Check the material that follows for the word "Shipped" and say how many lines contain it, with no other words.
_ _ _ _
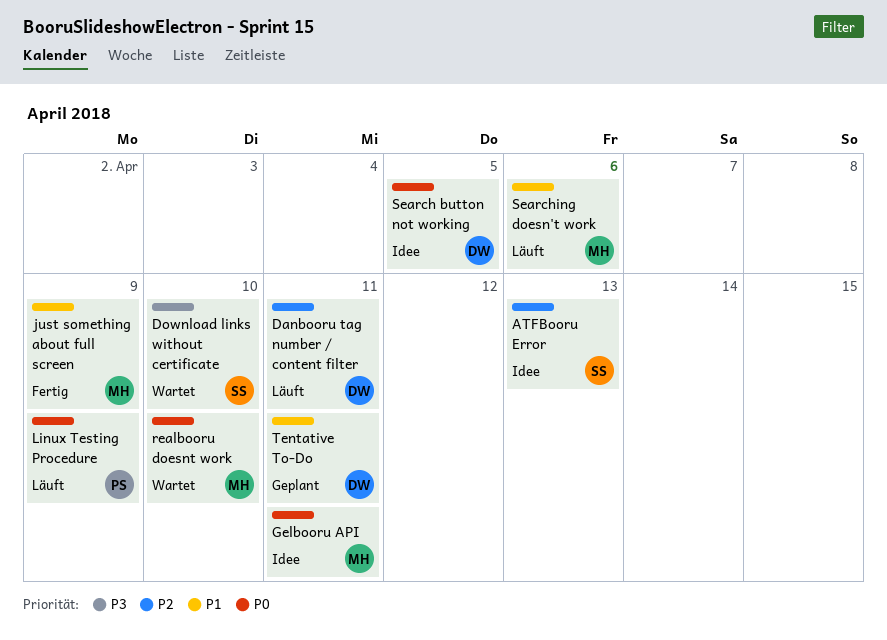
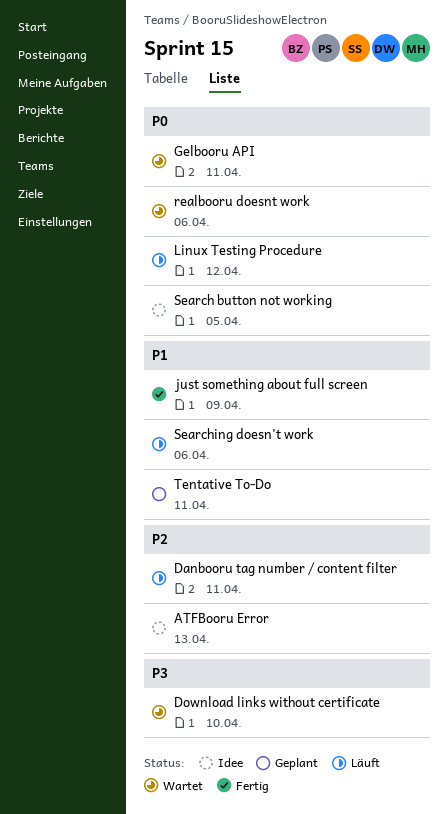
Gelbooru API, status: Idee -> Wartet
Linux Testing Procedure, due: Apr 9 -> Apr 12
realbooru doesnt work, due: Apr 10 -> Apr 6

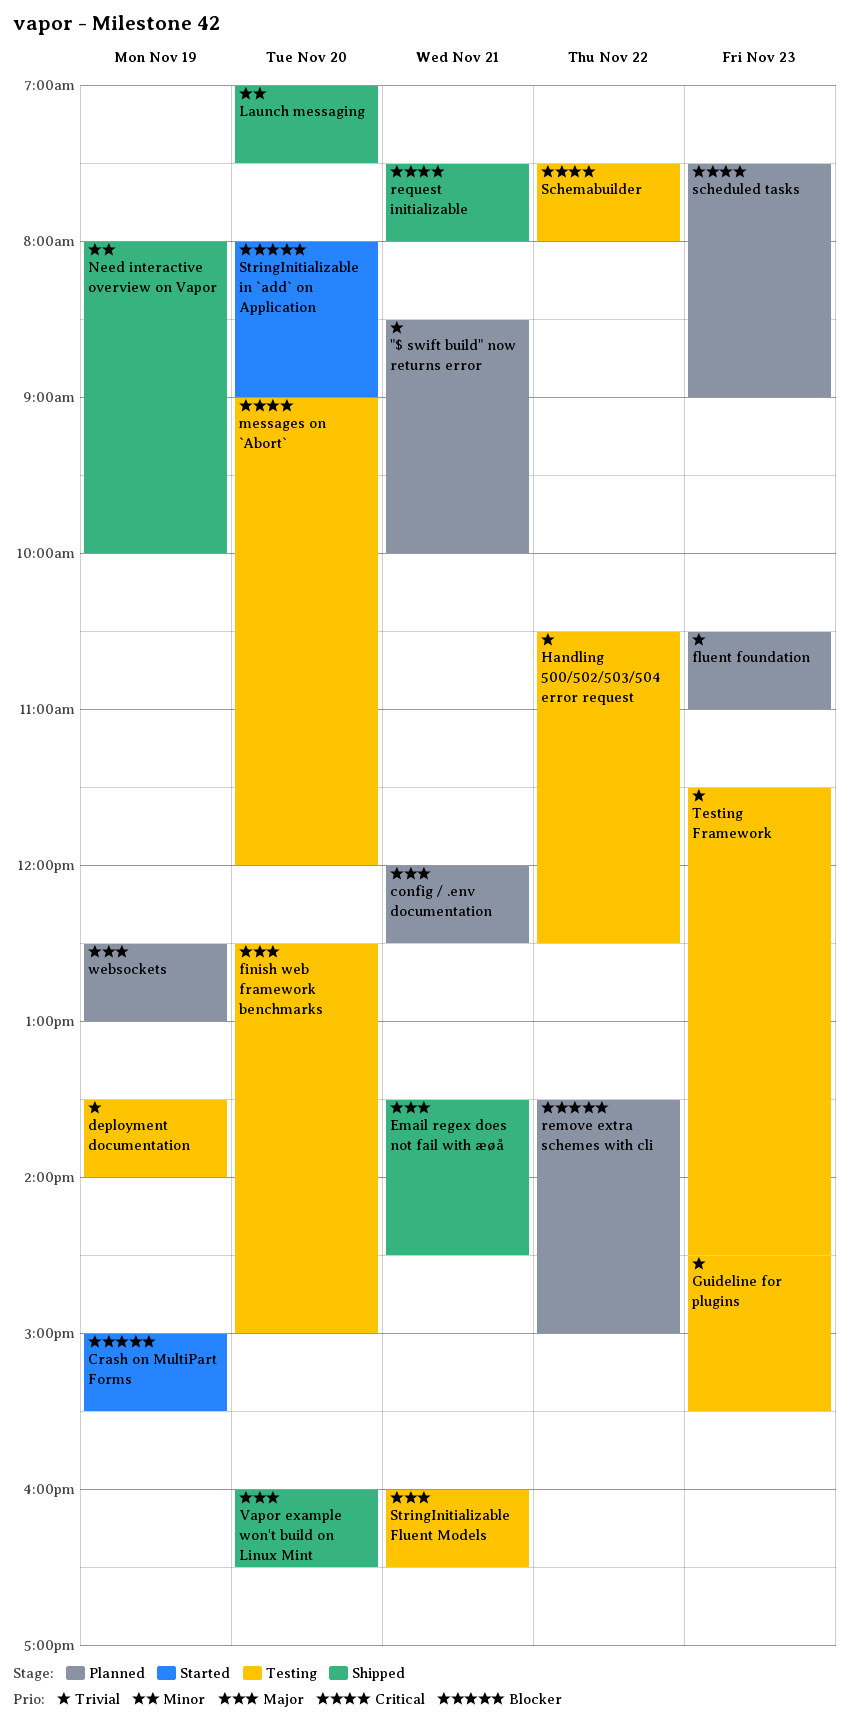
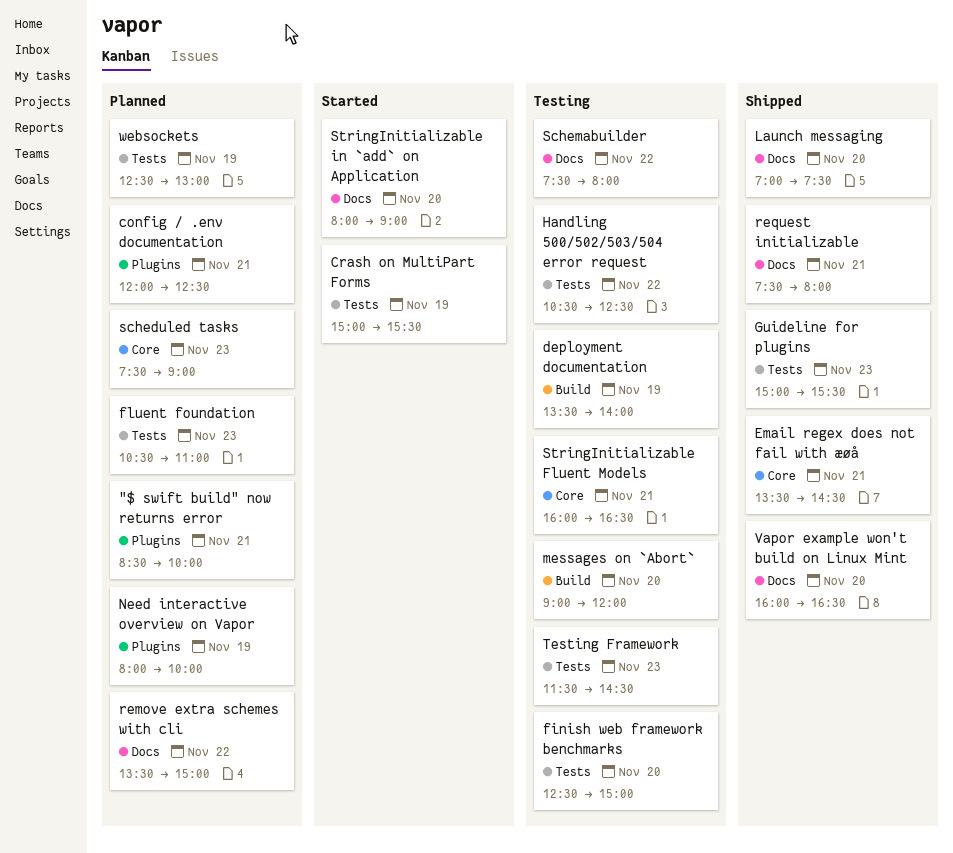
Guideline for plugins, status: Testing -> Shipped
Guideline for plugins, begins: 14:30 -> 15:00
Need interactive overview on Vapor, status: Shipped -> Planned

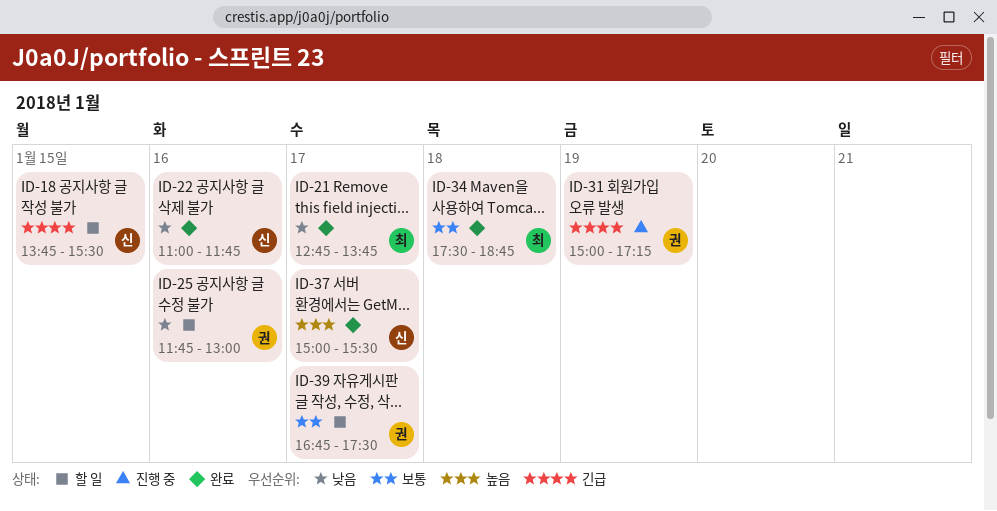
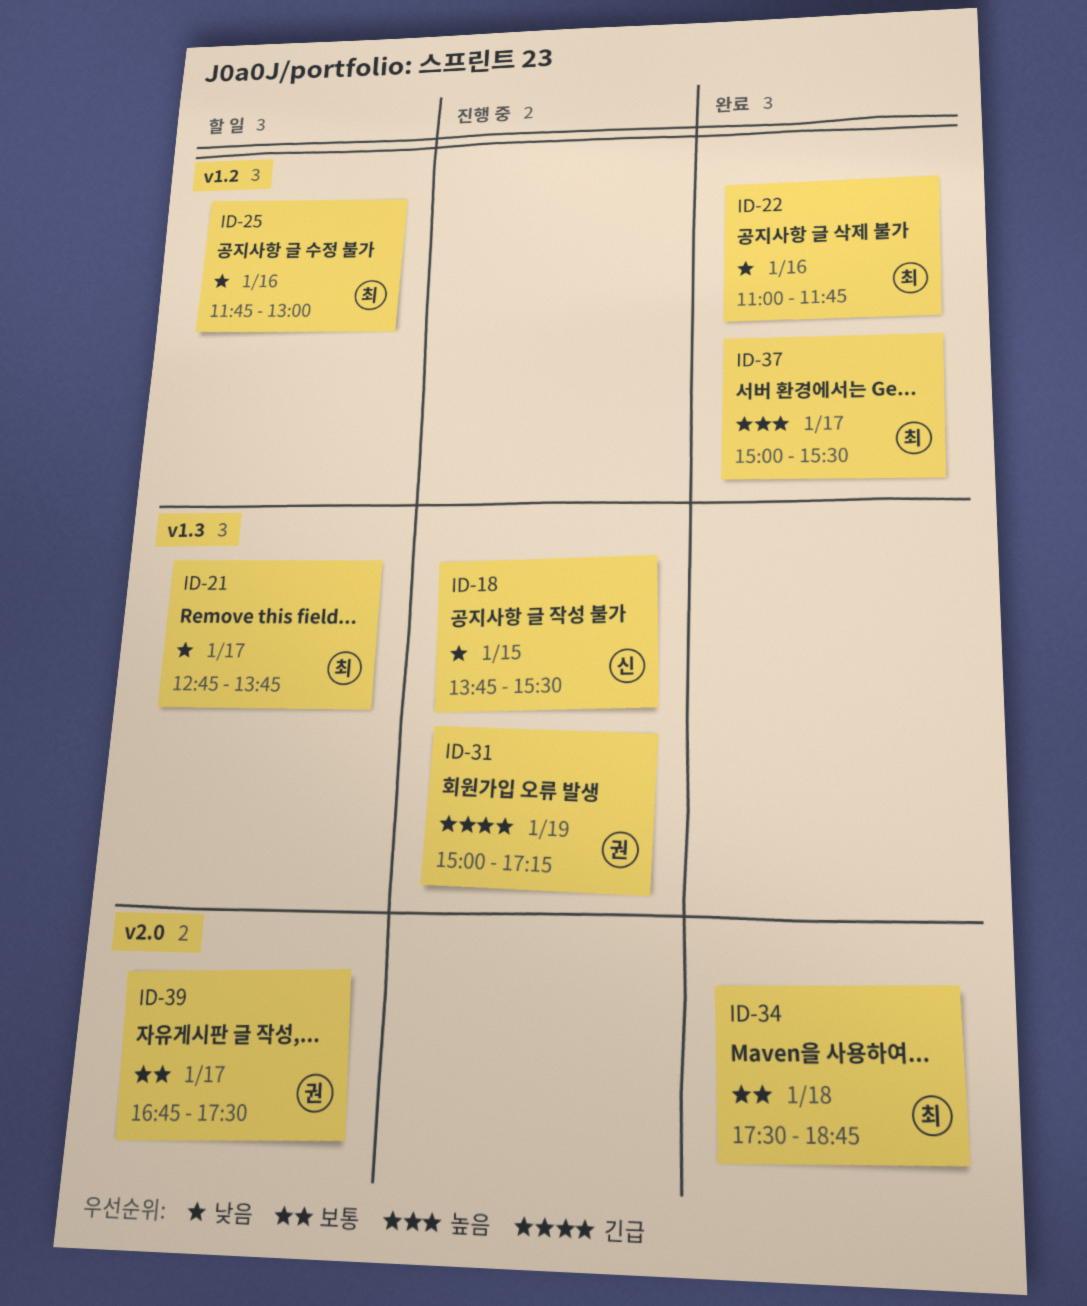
ID-18, status: 할 일 -> 진행 중
ID-18, priority: 긴급 -> 낮음
ID-21, status: 완료 -> 할 일
ID-22, owner: 신 -> 최
ID-25, owner: 권 -> 최
ID-37, owner: 신 -> 최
_ _ _ _
SOLUTION BELOW — 2